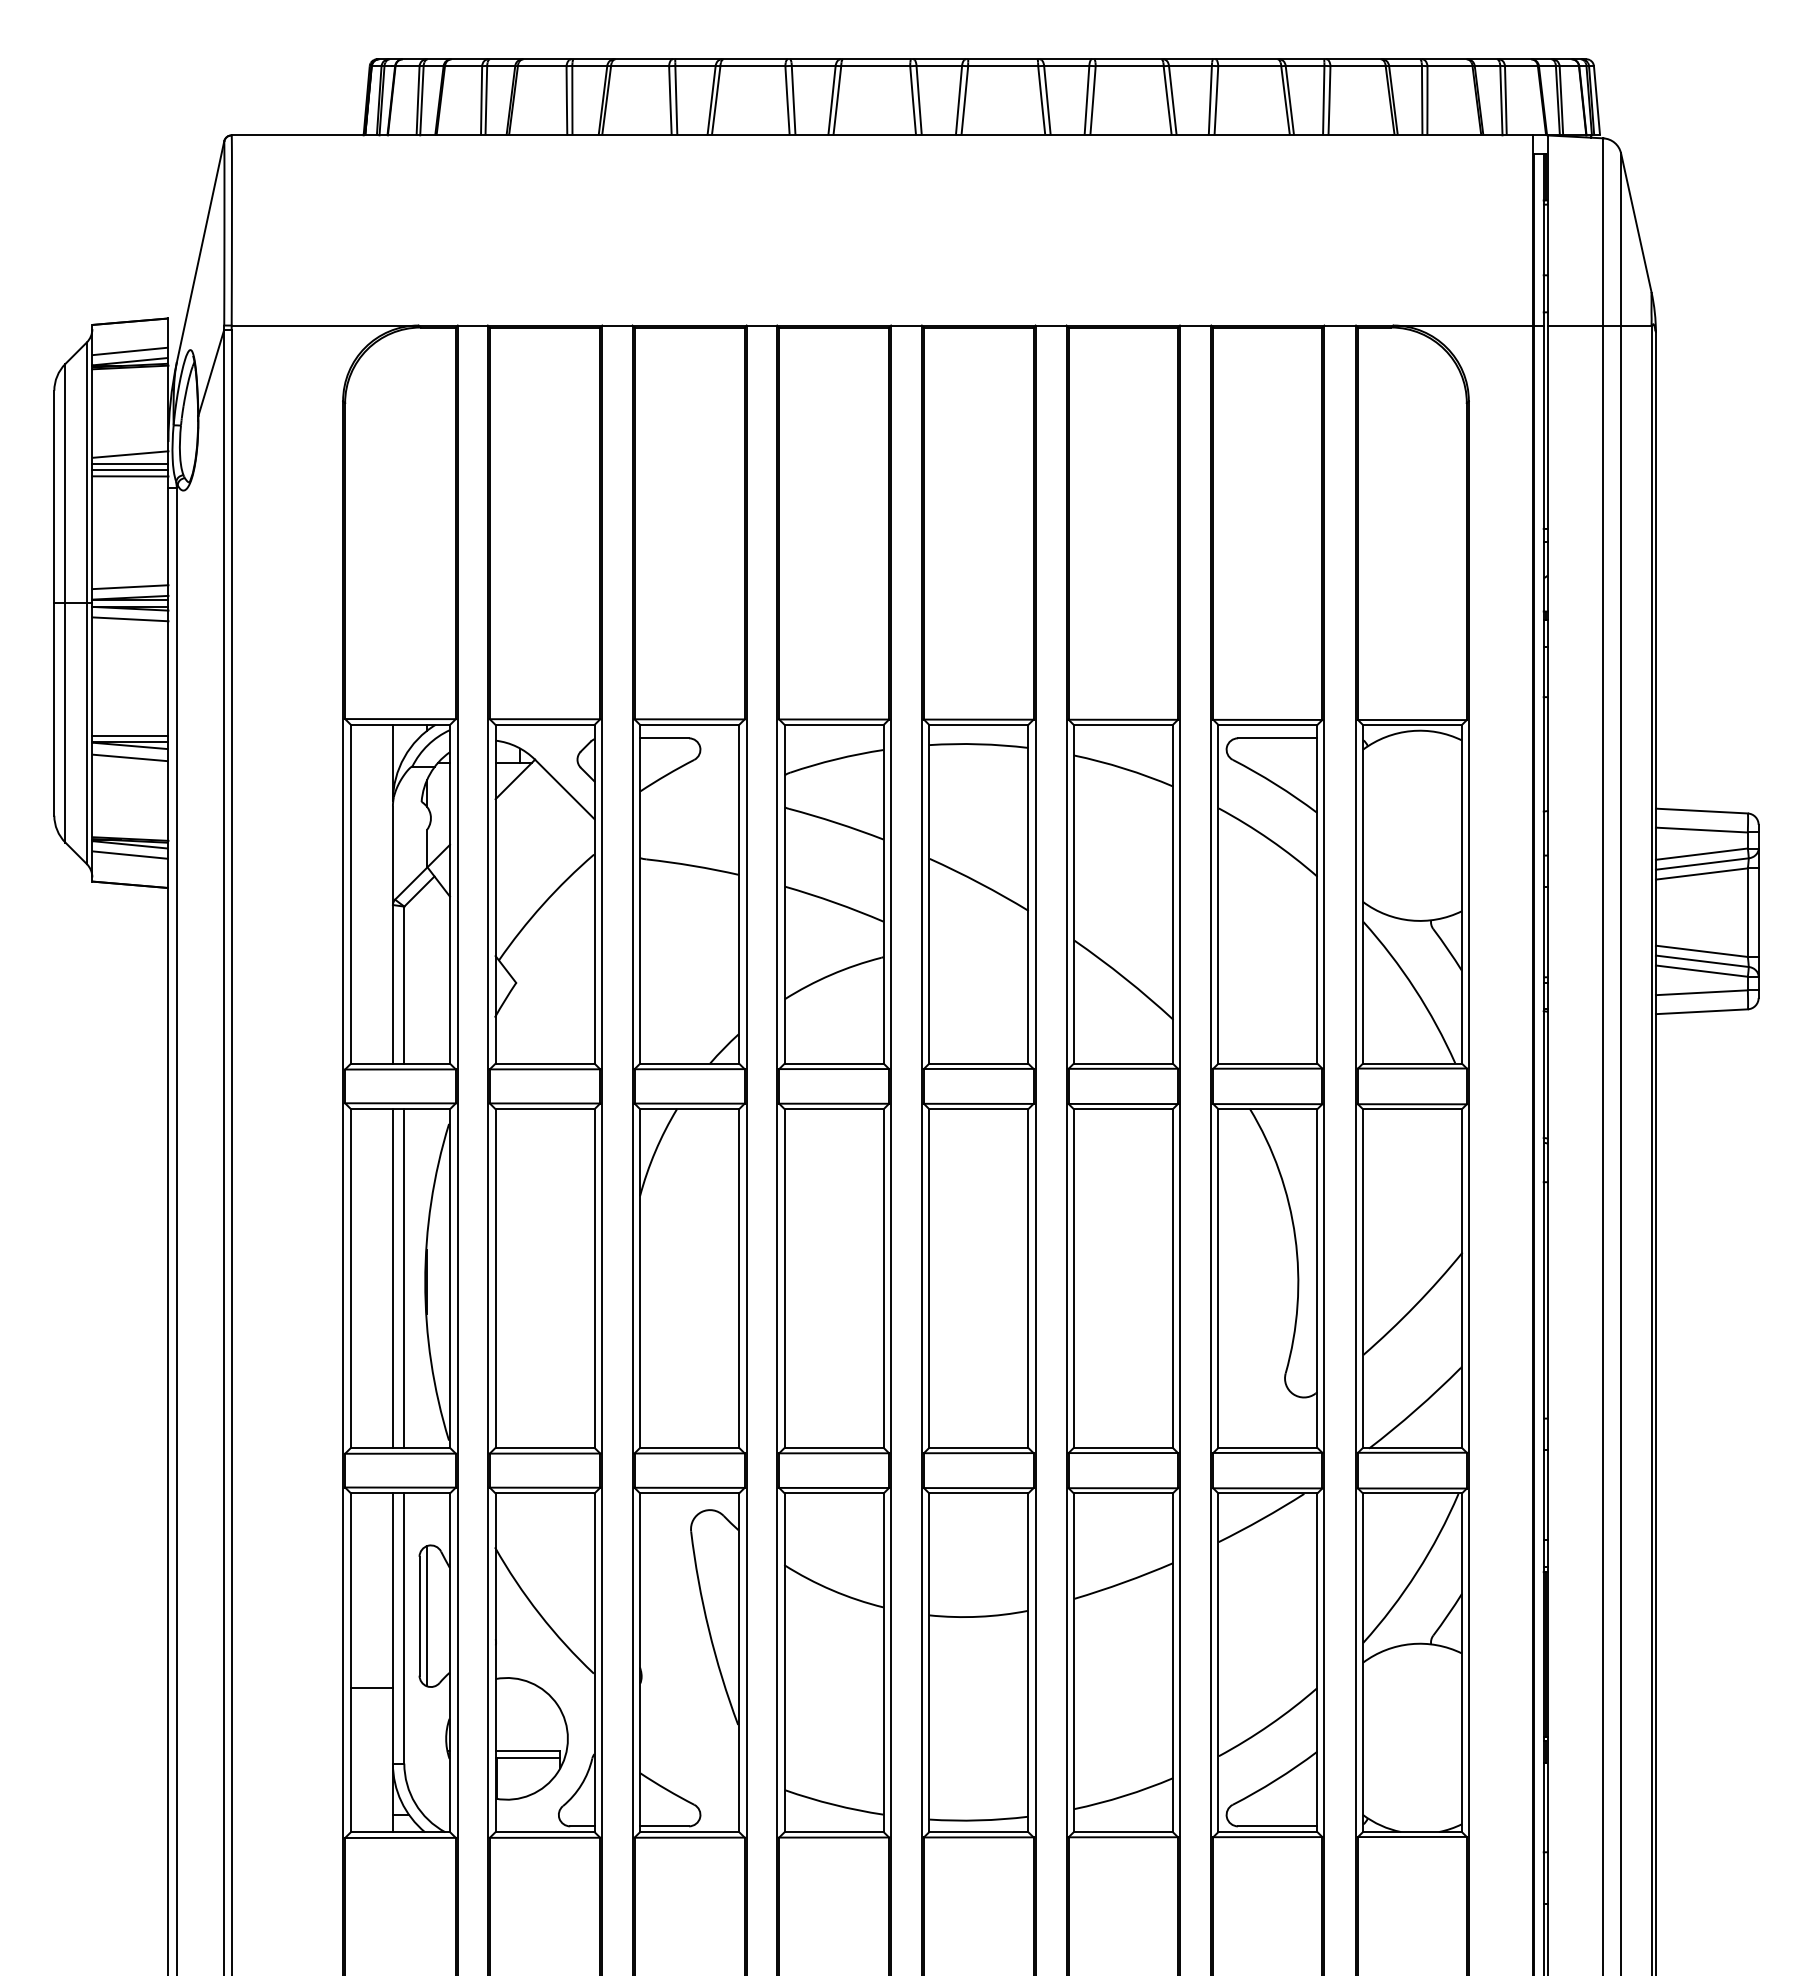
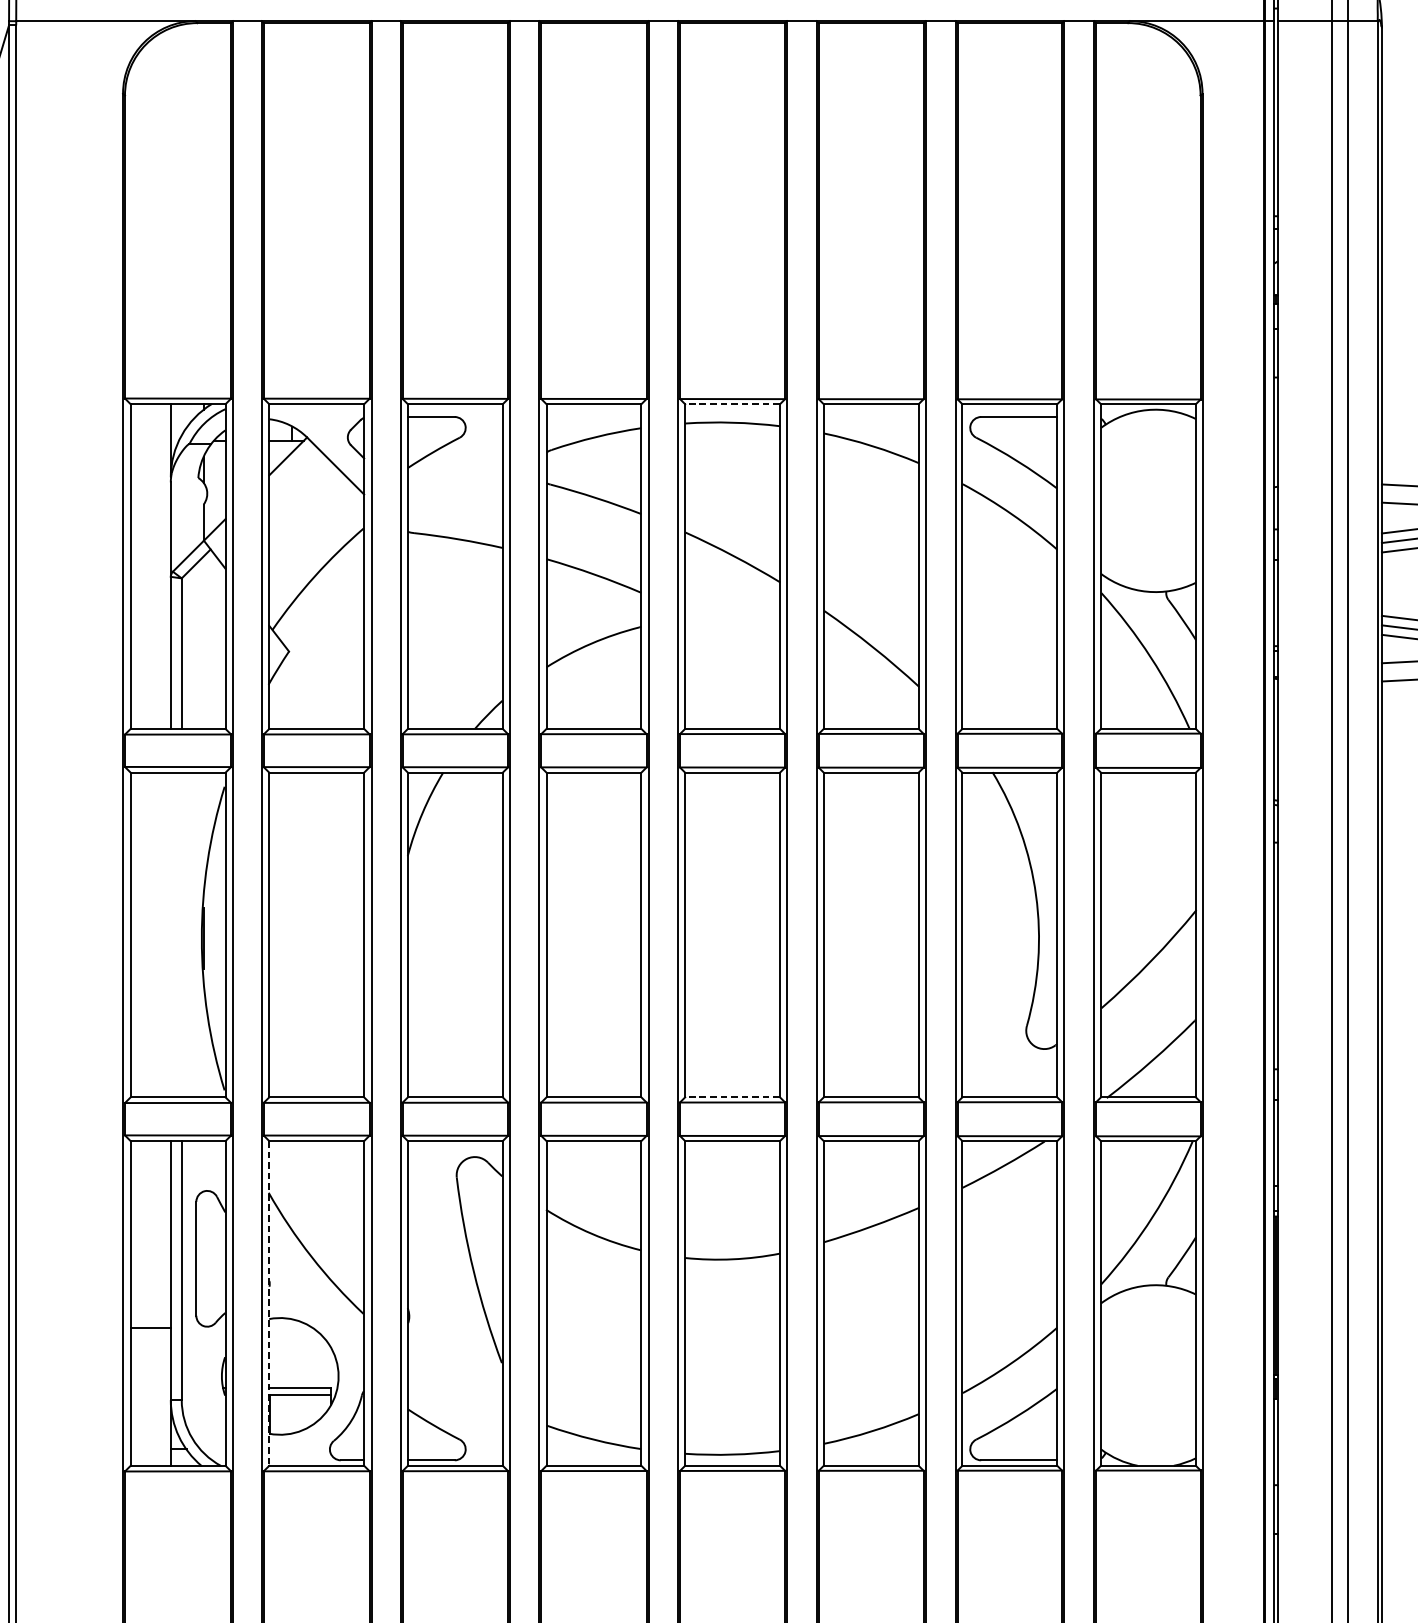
line: (978, 725) -> (732, 404), solid -> dashed
line: (392, 1278) -> (170, 934), removed
line: (404, 1278) -> (181, 934), removed
line: (978, 1447) -> (732, 1097), solid -> dashed
line: (427, 1616) -> (203, 1259), removed
line: (495, 1663) -> (269, 1304), solid -> dashed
_ _ _ _ _
• _WHAT THE TASK ASKS_: No images belong in the copy. Transcribe every record exactly.

• _RESULT OF THIS EXERCISE_:
line: (978, 725) -> (732, 404), solid -> dashed
line: (392, 1278) -> (170, 934), removed
line: (404, 1278) -> (181, 934), removed
line: (978, 1447) -> (732, 1097), solid -> dashed
line: (427, 1616) -> (203, 1259), removed
line: (495, 1663) -> (269, 1304), solid -> dashed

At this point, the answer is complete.